BACAAN UNTUK DITELAAH:
===

Di dalam Prancis, langkah pemerintah untuk menciptakan pembatasan lebih besar bagi warga Muslim telah memicu protes luas. Beberapa politisi sayap kanan Prancis mengaku cemas pengesahan draf undang-undang ini bisa menjadi alat untuk memberi cap kepada warga Muslim. Francois Burgat, pakar politik yang juga peneliti senior di French National Centre for Scientific Research percaya pemerintah Prancis tidak netral dalam menyikapi permasalahan agama.
Burgat menyinggung kebijakan-kebijakan Presiden Prancis Emmanuel Macron dan mengatakan, Macron sudah masuk fase baru. Ia melakukan langkah-langkah yang diperlukan untuk menarik simpati sayap kanan, dan kanan ekstrem, karena ia memerlukan suara mereka pada pemilu presiden tahun 2022.

===

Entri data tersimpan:
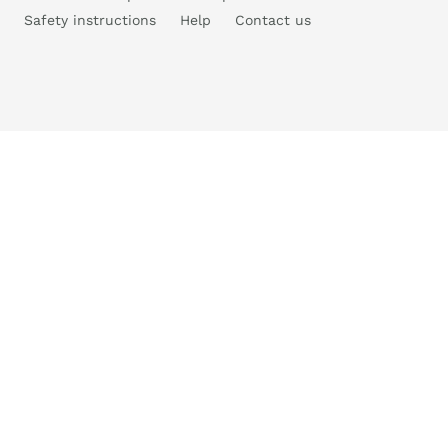
Safety instructions
Help
Contact us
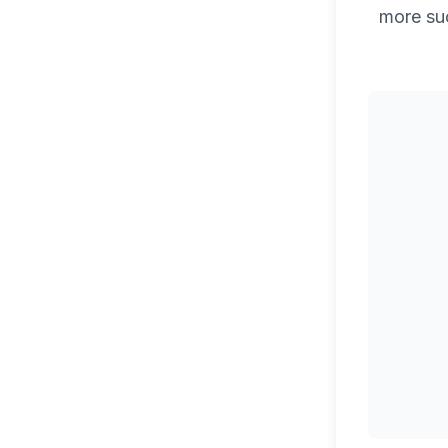
more su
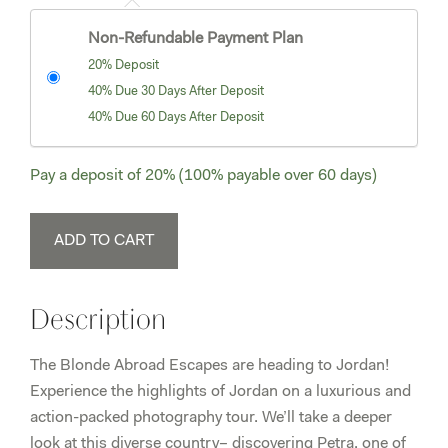
Non-Refundable Payment Plan
20% Deposit
40% Due 30 Days After Deposit
40% Due 60 Days After Deposit
Pay a deposit of
20%
(100% payable over 60 days)
Misty
ADD TO CART
Dawson
Final
Payment
Description
-
Jordan
The Blonde Abroad Escapes are heading to Jordan!
Tour
Experience the highlights of Jordan on a luxurious and
2
action-packed photography tour. We’ll take a deeper
(April
look at this diverse country– discovering Petra, one of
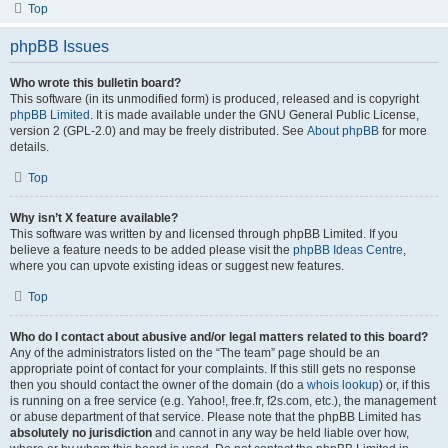
Top
phpBB Issues
Who wrote this bulletin board?
This software (in its unmodified form) is produced, released and is copyright
phpBB Limited
. It is made available under the GNU General Public License,
version 2 (GPL-2.0) and may be freely distributed. See
About phpBB
for more
details.
Top
Why isn’t X feature available?
This software was written by and licensed through phpBB Limited. If you
believe a feature needs to be added please visit the
phpBB Ideas Centre
,
where you can upvote existing ideas or suggest new features.
Top
Who do I contact about abusive and/or legal matters related to this board?
Any of the administrators listed on the “The team” page should be an
appropriate point of contact for your complaints. If this still gets no response
then you should contact the owner of the domain (do a
whois lookup
) or, if this
is running on a free service (e.g. Yahoo!, free.fr, f2s.com, etc.), the management
or abuse department of that service. Please note that the phpBB Limited has
absolutely no jurisdiction
and cannot in any way be held liable over how,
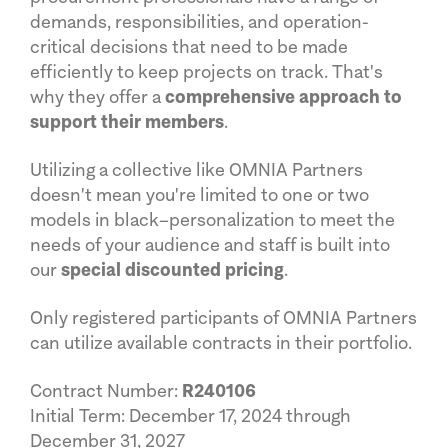
demands, responsibilities, and operation-
critical decisions that need to be made
efficiently to keep projects on track. That's
why they offer a
comprehensive approach to
support their members
.
Utilizing a collective like OMNIA Partners
doesn't mean you're limited to one or two
models in black–personalization to meet the
needs of your audience and staff is built into
our
special discounted pricing
.
Only registered participants of OMNIA Partners
can utilize available contracts in their portfolio.
Contract Number:
R240106
Initial Term: December 17, 2024 through
December 31, 2027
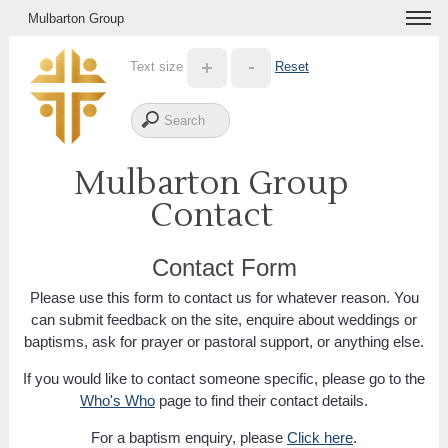
Mulbarton Group
Text size
Reset
Mulbarton Group
Contact
Contact Form
Please use this form to contact us for whatever reason. You
can submit feedback on the site, enquire about weddings or
baptisms, ask for prayer or pastoral support, or anything else.
If you would like to contact someone specific, please go to the
Who's Who
page to find their contact details.
For a baptism enquiry, please
Click here
.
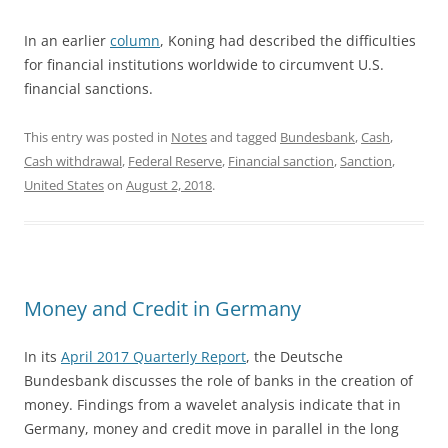
In an earlier
column
, Koning had described the difficulties
for financial institutions worldwide to circumvent U.S.
financial sanctions.
This entry was posted in
Notes
and tagged
Bundesbank
,
Cash
,
Cash withdrawal
,
Federal Reserve
,
Financial sanction
,
Sanction
,
United States
on
August 2, 2018
.
Money and Credit in Germany
In its
April 2017 Quarterly Report
, the Deutsche
Bundesbank discusses the role of banks in the creation of
money. Findings from a wavelet analysis indicate that in
Germany, money and credit move in parallel in the long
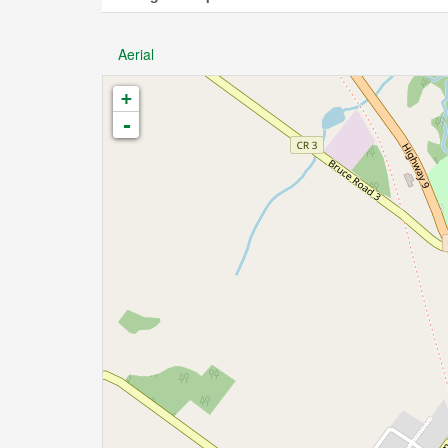
Aerial
+
-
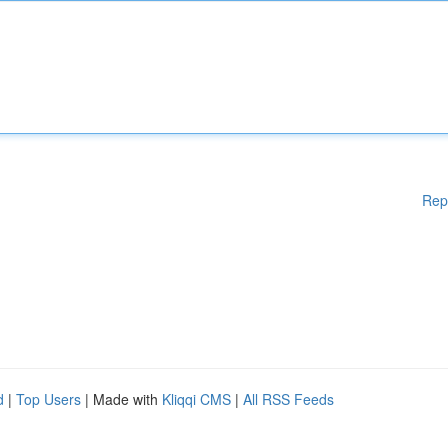
Rep
d
|
Top Users
| Made with
Kliqqi CMS
|
All RSS Feeds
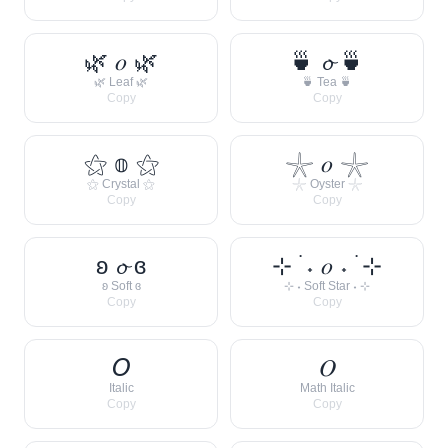
🌿 𝑜 🌿
🍵 𝓸 🍵
🌿 Leaf 🌿
🍵 Tea 🍵
Copy
Copy
⚝ 𝕠 ⚝
𓇼 𝑜 𓇼
⚝ Crystal ⚝
𓇼 Oyster 𓇼
Copy
Copy
ʚ 𝓸 ɞ
⊹ ࣪ ˖ 𝑜 ˖ ࣪ ⊹
ʚ Soft ɞ
⊹ ˖ Soft Star ˖ ⊹
Copy
Copy
𝘖
𝑂
Italic
Math Italic
Copy
Copy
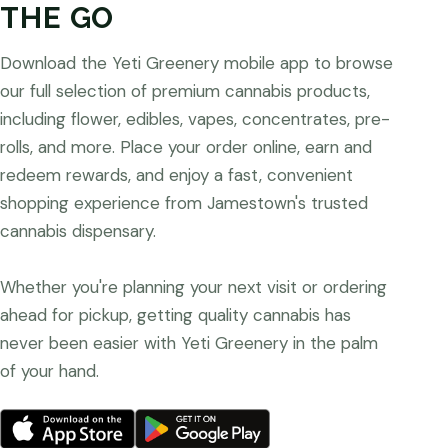
THE GO
Download the Yeti Greenery mobile app to browse
our full selection of premium cannabis products,
including flower, edibles, vapes, concentrates, pre-
rolls, and more. Place your order online, earn and
redeem rewards, and enjoy a fast, convenient
shopping experience from Jamestown's trusted
cannabis dispensary.
Whether you're planning your next visit or ordering
ahead for pickup, getting quality cannabis has
never been easier with Yeti Greenery in the palm
of your hand.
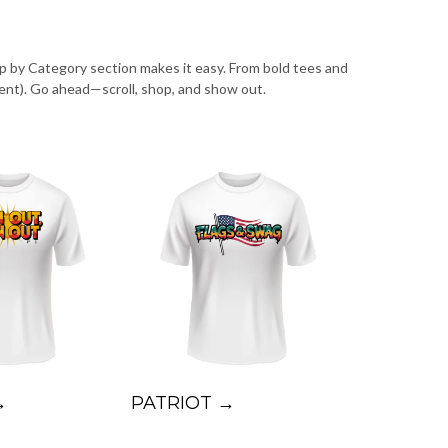
op by Category section makes it easy. From bold tees and
ent). Go ahead—scroll, shop, and show out.
→
PATRIOT →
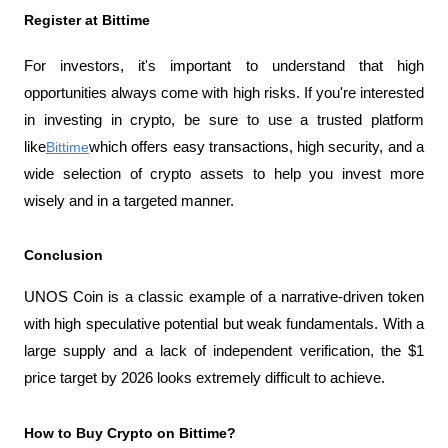
Register at Bittime
For investors, it's important to understand that high 
opportunities always come with high risks. If you're interested 
in investing in crypto, be sure to use a trusted platform 
like
Bittime
which offers easy transactions, high security, and a 
wide selection of crypto assets to help you invest more 
wisely and in a targeted manner.
Conclusion
UNOS Coin is a classic example of a narrative-driven token 
with high speculative potential but weak fundamentals. With a 
large supply and a lack of independent verification, the $1 
price target by 2026 looks extremely difficult to achieve.
How to Buy Crypto on Bittime?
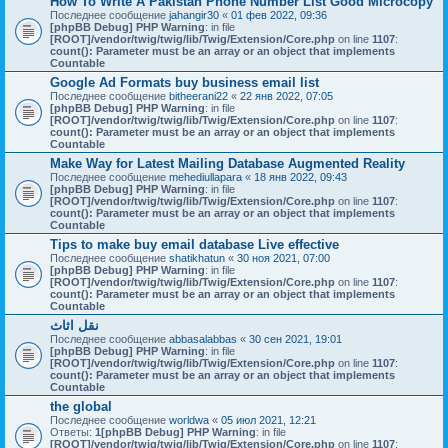
How To Write A Pakistan Phone Number List Good Microcopy
Последнее сообщение
jahangir30
«
01 фев 2022, 09:36
[phpBB Debug] PHP Warning
: in file
[ROOT]/vendor/twig/twig/lib/Twig/Extension/Core.php
on line
1107
:
count(): Parameter must be an array or an object that implements
Countable
Google Ad Formats buy business email list
Последнее сообщение
bitheerani22
«
22 янв 2022, 07:05
[phpBB Debug] PHP Warning
: in file
[ROOT]/vendor/twig/twig/lib/Twig/Extension/Core.php
on line
1107
:
count(): Parameter must be an array or an object that implements
Countable
Make Way for Latest Mailing Database Augmented Reality
Последнее сообщение
mehediullapara
«
18 янв 2022, 09:43
[phpBB Debug] PHP Warning
: in file
[ROOT]/vendor/twig/twig/lib/Twig/Extension/Core.php
on line
1107
:
count(): Parameter must be an array or an object that implements
Countable
Tips to make buy email database Live effective
Последнее сообщение
shatikhatun
«
30 ноя 2021, 07:00
[phpBB Debug] PHP Warning
: in file
[ROOT]/vendor/twig/twig/lib/Twig/Extension/Core.php
on line
1107
:
count(): Parameter must be an array or an object that implements
Countable
نقل اثاث
Последнее сообщение
abbasalabbas
«
30 сен 2021, 19:01
[phpBB Debug] PHP Warning
: in file
[ROOT]/vendor/twig/twig/lib/Twig/Extension/Core.php
on line
1107
:
count(): Parameter must be an array or an object that implements
Countable
the global
Последнее сообщение
worldwa
«
05 июл 2021, 12:21
Ответы:
1
[phpBB Debug] PHP Warning
: in file
[ROOT]/vendor/twig/twig/lib/Twig/Extension/Core.php
on line
1107
:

===

DAFTAR KEGIATAN:
1. Kembalikan bagian dari bacaan untuk ditelaah, mulai dari "Di dalam Prancis, langkah" dan terus sampai "menyikapi permasalahan agama.", tanpa mengubah satu kata pun.
2. Tolong tentukan apakah setiap pernyataan berikut sesuai dengan bacaan untuk ditelaah: (a) Burgat adalah peneliti senior di French National Centre for Scientific Research; (b) menurut Burgat, pemerintah Prancis netral dalam menyikapi permasalahan agama; (c) pemilu presiden yang disebut terjadi pada tahun 2022. Jawab ya atau tidak untuk masing-masing, disertai kutipan persis kata-kata bacaan yang menentukannya.

HASIL TIAP TUGAS:
1.
Di dalam Prancis, langkah pemerintah untuk menciptakan pembatasan lebih besar bagi warga Muslim telah memicu protes luas. Beberapa politisi sayap kanan Prancis mengaku cemas pengesahan draf undang-undang ini bisa menjadi alat untuk memberi cap kepada warga Muslim. Francois Burgat, pakar politik yang juga peneliti senior di French National Centre for Scientific Research percaya pemerintah Prancis tidak netral dalam menyikapi permasalahan agama.

2.
(a) Ya: "Francois Burgat, pakar politik yang juga peneliti senior di French National Centre for Scientific Research"
(b) Tidak: "percaya pemerintah Prancis tidak netral dalam menyikapi permasalahan agama"
(c) Ya: "pada pemilu presiden tahun 2022"